## ASSIGNED TASK
Copy, exactly and without additions, every line in the records below from the one holding "none; stroke-linecap: round;" through the one holding "#a06b00; stroke-width: 17", both ends included.

[Data items]

◆ ◆ ◆ ◆ ◆

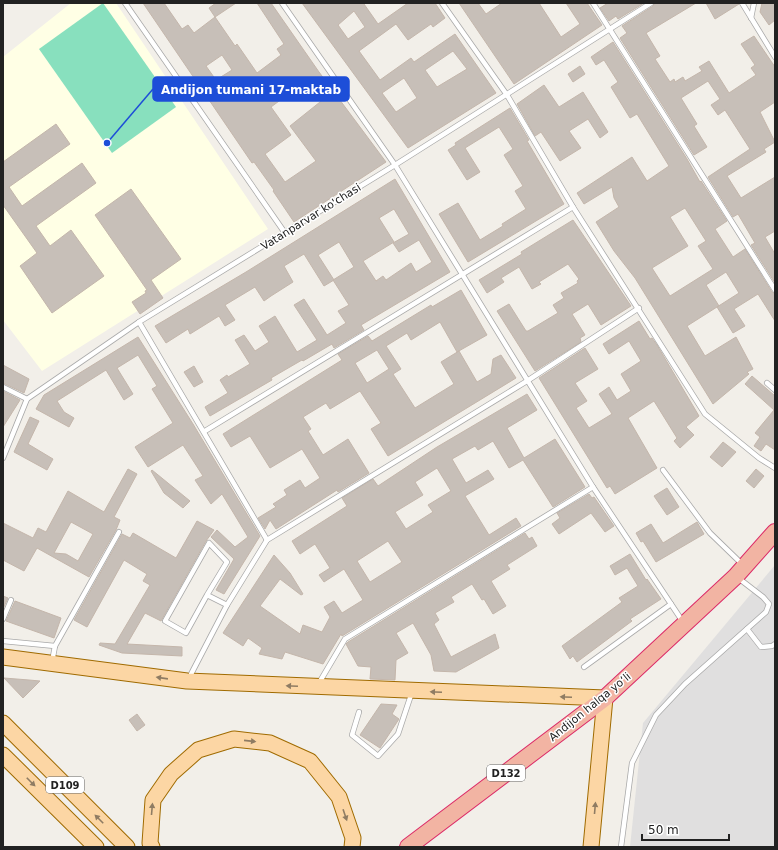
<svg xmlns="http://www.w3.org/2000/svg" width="778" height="850" viewBox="0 0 778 850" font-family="'DejaVu Sans',sans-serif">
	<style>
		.residential { fill: #e0dfdf }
		.education { fill: #ffffe5 }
		.pitch { fill: #88e0be }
		.building { fill: #c7bfb8; stroke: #c4b6ab; fill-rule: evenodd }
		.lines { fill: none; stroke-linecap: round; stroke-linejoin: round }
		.service-casing { stroke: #a9a9a9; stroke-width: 6 }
		.primary-casing { stroke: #a06b00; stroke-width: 17 }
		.trunk-casing { stroke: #dc2a67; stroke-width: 18 }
		.service { stroke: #fff; stroke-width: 4.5 }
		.primary { stroke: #fcd6a4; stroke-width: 15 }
		.trunk { stroke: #f2b4a3; stroke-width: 16 }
		.oneway { fill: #8f7c63 }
		.labels { text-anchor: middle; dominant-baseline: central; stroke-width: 3; stroke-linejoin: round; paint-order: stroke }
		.shield { fill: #fff; stroke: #646464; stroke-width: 1 }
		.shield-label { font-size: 10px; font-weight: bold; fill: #222 }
		.street-label { font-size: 11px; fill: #222; stroke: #fff }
		.leader { fill: none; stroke: #1d4ed8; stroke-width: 1.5 }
		.callout-dot { fill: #1d4ed8; stroke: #fff; stroke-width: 1.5 }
		.callout { fill: #1d4ed8; stroke: #1d4ed8; stroke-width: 1.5 }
		.callout-label { font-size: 12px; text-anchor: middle; font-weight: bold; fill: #fff }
	</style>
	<rect width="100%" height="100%" fill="#f2efe9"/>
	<path class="residential" d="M775,565V847H630L643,723Z"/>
	<path class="education" d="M71,3H116L268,229L42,371L3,320V57Z"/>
	<path class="pitch" d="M103,3L176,107L112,153L39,49Z"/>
	<g class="building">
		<path d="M143,3H164L182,29L188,25L194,33L215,17L235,46L237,44L257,73L281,55L277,49L284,44L257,3H271L319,72L386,162L294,222L273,191L274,190L254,162L252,163ZM222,55L232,70L216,80L206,66ZM310,78L325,98L290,126L316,161L285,182L265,154L291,135L271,107Z"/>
		<path d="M216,3H236L215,17L209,8Z"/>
		<path d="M302,3H366L364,4L378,24L408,3H435L445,18L433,27L431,24L408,40L396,24L359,51L380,80L411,58L414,62L455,34L496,93L408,148ZM354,11L365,27L348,39L338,25ZM453,51L467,69L437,87L425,70ZM404,78L417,98L396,112L382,93Z"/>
		<path d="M459,3H478L486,14L502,3H539L561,37L580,24L566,3H587L602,25L514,84Z"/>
		<path d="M608,3H644L618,19L616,16L609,21L600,8Z"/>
		<path d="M655,3H696L646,33L660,56L655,59L670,82L674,79L675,82L683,77L685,81L702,71L699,67L709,61L729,93L756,75L751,68L755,65L741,44L754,36L775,67V102L760,112L775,142L764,149L766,152L727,176L741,198L775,177V231L765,237L775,254V283L751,245L755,243L738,214L733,217L708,177L750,149L725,110L718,115L711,105L720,99L708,81L681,98L697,124L694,126L707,147L694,155L620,38L627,33L622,26L653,6Z"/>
		<path d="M706,3H738L739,4L715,19Z"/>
		<path d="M762,3H775V20L769,25L760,12Z"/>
		<path d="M613,42L687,159L700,182L701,181L727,221L715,229L733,257L745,249L772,292L775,294V321L758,294L734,309L745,326L733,333L717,307L687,326L705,356L736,337L753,369L747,372L749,374L713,404L635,278L614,251L596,222L619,207L614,198L612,187L584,204L577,193L632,157L647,181L669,166L637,114L630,118L611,87L618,82L604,60L596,65L591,57ZM685,208L706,241L698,246L713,269L670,296L652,268L688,246L670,217ZM726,272L739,293L717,307L719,306L706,285Z"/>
		<path d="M580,66L585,74L573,82L568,74Z"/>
		<path d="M544,85L559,107L583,92L608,132L600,138L588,119L569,131L581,148L560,161L541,132L535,136L517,104Z"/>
		<path d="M510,108L529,140L527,141L564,204L468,262L439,214L458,203L480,240L503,226L502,224L526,209L515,191L523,186L504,155L513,149L499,127L465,148L480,172L467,180L448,150L456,145L455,143Z"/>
		<path d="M56,124L70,144L9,187L22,206L82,163L96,183L36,226L50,246L71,230L104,276L52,313L20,266L37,253L3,205V162Z"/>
		<path d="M395,179L450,272L361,325L364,330L334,348L332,344L303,361L302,360L271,378L272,380L210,416L205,407L228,393L220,380L227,375L228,377L250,364L235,340L244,335L255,351L269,342L259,326L275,316L297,352L317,340L294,305L304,299L327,335L346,323L338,311L349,305L333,280L354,267L339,242L318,255L334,280L324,286L304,254L284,266L293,282L271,296L264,301L255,287L225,305L235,320L225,326L219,316L190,334L188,329L166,343L155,326L246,272ZM394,209L409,234L393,243L399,252L419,240L432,262L416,272L411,263L386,280L383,276L376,281L363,261L394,242L379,218Z"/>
		<path d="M131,189L181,259L151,280L163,298L140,314L132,302L146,293L145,291L147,290L95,215Z"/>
		<path d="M573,220L631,306L601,325L588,304L572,314L585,335L580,338L581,342L535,371L497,311L509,304L526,331H528L558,313L553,305L564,298L561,293L578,283L577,281L579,279L568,264L539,282L541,284L532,289L519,267L501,278L504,282L487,293L479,280L522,254L521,252Z"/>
		<path d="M461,290L487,335L457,352L440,322L411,340L407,333L386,346L401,369L393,374L415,408L454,384L441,362L459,351L477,382L491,374L493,359L501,355L516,378L388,456L371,429L381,423L360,391L330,409L326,403L303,417L311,429L308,431L323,455L348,439L369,473L338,492L337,490L276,529L270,520L265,529L258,518L276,507L273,504L287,495L284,490L300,480L305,488L320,478L302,449L270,468L250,436L231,447L223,434L342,360L338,354L368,336L372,341L431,305L432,307ZM377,350L389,369L367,383L355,363Z"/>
		<path d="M639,321L650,339L652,338L657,345L699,416L686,427L694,435L680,448L674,441L677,438L654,401L628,418L657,468L615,494L610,486L607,488L539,378L585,348L598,369L575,383L587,401L576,408L589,428L612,414L599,394L609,387L617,400L631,391L621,374L641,361L629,341L609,354L603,344Z"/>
		<path d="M138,337L193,424L260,536L224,594L216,590L234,559L211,537L217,530L235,547L248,537L222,494L211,504L195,480L203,476L183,445L148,467L135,447L173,423L152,389L157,386L138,355L117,368L133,394L124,400L106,370L57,401L64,412L74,418L69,427L36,409L44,395Z"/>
		<path d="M3,365L29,379L24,393L3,383Z"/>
		<path d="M194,366L203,382L194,387L184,372Z"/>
		<path d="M752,376L775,396V450L766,444L761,451L754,446L760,437L755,433L774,410L745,384Z"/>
		<path d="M3,391L20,400L3,427Z"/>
		<path d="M527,394L537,410L507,428L524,458L555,439L585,487L553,507L523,460L509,468L493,441L478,450L475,446L452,459L466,483L488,470L494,479L465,496L489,535L516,518L521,526L342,636L341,634L323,664L285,652L282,659L259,654L262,648L248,638L243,646L223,633L274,555L290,573L303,594L301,595L280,579L260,606L300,634L303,625L322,632L330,617L324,607L334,601L342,613L363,600L344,569L324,582L319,575L330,568L315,544L300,554L292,541L347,506L342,498L373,479L378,486L437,447ZM437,468L451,491L428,505L433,512L406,529L395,512L423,495L415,482ZM388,541L402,562L370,582L357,561Z"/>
		<path d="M30,417L39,421L28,444L53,459L47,470L14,452Z"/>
		<path d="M723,442L736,452L722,467L710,457Z"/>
		<path d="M128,469L137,474L114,517L120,520L116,530L89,577L37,548L24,571L3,560V523L33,538L38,528L46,532L68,491L104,512ZM71,522L93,534L78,561L66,554L54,553Z"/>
		<path d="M756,469L764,476L754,488L746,481Z"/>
		<path d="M152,470L190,501L183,508L164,493L151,471Z"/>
		<path d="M667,488L679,507L667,515L654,496Z"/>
		<path d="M589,494L592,498L594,497L614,526L605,532L591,513L559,534L552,524L560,518L557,513Z"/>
		<path d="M197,521L214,530L206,541L161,621L145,613L127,644L182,647V656L122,653L99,645L100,643L115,644L150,585L143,581L147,574L124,560L87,627L74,620L122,534L130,538L133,533L176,558Z"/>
		<path d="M697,522L704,534L656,562L643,541L641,542L636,533L651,524L663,543Z"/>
		<path d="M525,533L529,539L532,537L537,546L507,565L510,569L491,581L506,606L493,614L484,599L482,600L472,584L451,597L454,602L435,613L439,620L434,624L451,657L495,634L499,648L456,672L434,671L431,655L413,623L396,633L408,653L396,660L395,680L370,679L371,667L358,666L346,644L348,642Z"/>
		<path d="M630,554L646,580L647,579L661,599L630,619L632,621L577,662L573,656L570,659L562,646L622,602L619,598L638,586L627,568L615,575L610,566Z"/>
		<path d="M3,596L8,598L3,609Z"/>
		<path d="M15,601L61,618L54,638L6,621Z"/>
		<path d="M4,678L29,680L40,681L23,698Z"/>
		<path d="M381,704L397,705L392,714L399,719L380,748L360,735Z"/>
		<path d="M137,714L145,725L137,731L129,720Z"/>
	</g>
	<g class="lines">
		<g class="service-casing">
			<g id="service">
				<path d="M125,3L285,233"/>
				<path d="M282,3L395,165L593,487L683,622"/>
				<path d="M442,3L507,95L573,207L705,414L759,458L775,468"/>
				<path d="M593,3L775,290"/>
				<path d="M742,3L775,57"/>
				<path d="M751,18L754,3"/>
				<path d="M139,322L267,540"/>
				<path d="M767,383L775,390"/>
				<path d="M3,387L27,399"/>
				<path d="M205,431L573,207"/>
				<path d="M3,458L27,399L139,322L395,165L651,3"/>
				<path d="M663,470L710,533L742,564"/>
				<path d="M207,595L227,562L209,543L165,621L186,633L207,595L227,605"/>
				<path d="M3,619L11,600"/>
				<path d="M747,629L761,647L772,646L775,644"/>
				<path d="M3,641L55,646"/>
				<path d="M52,662L55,646L119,532"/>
				<path d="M584,667L671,604"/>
				<path d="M189,678L227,605L267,540L527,381L639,308"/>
				<path d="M319,683L345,639L593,487"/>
				<path d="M359,712L352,735L378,756L398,734L412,692"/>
				<path d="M621,847L632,763L656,715L685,684L766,612L769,604L763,597L737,577"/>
			</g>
		</g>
		<g class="primary-casing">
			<g id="primary">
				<path d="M3,657L187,681L605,698L591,847"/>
				<path d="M3,723L127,847"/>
				<path d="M3,755L96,847"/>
				<path d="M152,847L150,843L153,800L171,774L198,750L234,739L270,743L310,761L339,797L353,838L352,847"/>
			</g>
		</g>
		<g class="trunk-casing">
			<path id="trunk" d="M408,847L605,698L736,576L775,532"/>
		</g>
		<use href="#service" class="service"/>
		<use href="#primary" class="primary"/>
		<use href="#trunk" class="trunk"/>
	</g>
	<defs><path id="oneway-solid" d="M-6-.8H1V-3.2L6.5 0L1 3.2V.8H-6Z"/></defs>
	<g class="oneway">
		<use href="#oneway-solid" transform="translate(162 678) rotate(-172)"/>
		<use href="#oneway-solid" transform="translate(292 686) rotate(-177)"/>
		<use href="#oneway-solid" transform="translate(436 692) rotate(-178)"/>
		<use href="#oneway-solid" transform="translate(566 697) rotate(-178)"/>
		<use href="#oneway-solid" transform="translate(250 741) rotate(6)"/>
		<use href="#oneway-solid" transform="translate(31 782) rotate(45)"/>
		<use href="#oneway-solid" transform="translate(595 808) rotate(-85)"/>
		<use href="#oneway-solid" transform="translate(152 809) rotate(-85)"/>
		<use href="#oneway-solid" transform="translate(345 815) rotate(71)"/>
		<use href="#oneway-solid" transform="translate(99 819) rotate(-135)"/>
	</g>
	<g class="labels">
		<g class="shield">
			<rect x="487" y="765" width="38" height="16" rx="3"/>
			<rect x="46" y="777" width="38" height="16" rx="3"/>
		</g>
		<g class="shield-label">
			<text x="506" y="773">D132</text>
			<text x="65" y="785">D109</text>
		</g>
		<g class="street-label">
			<text transform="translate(311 217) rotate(-32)">Vatanparvar ko'chasi</text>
			<text transform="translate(590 707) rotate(-39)">Andijon halqa yo‘li</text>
		</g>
	</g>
	<path class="leader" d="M107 143L153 89"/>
	<circle class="callout-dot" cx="107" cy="143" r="4"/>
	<rect class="callout" x="153" y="77" width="196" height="24" rx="4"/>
	<g class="callout-label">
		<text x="251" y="94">Andijon tumani 17-maktab</text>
	</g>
	<rect width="778" height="850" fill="none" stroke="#222222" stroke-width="8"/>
	<path d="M642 834v6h87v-6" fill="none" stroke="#222222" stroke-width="2"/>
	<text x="648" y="834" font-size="12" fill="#222222" stroke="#ffffff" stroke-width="3" paint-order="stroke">50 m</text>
</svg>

◆ ◆ ◆ ◆ ◆

## WRITTEN RESPONSE
		.lines { fill: none; stroke-linecap: round; stroke-linejoin: round }
		.service-casing { stroke: #a9a9a9; stroke-width: 6 }
		.primary-casing { stroke: #a06b00; stroke-width: 17 }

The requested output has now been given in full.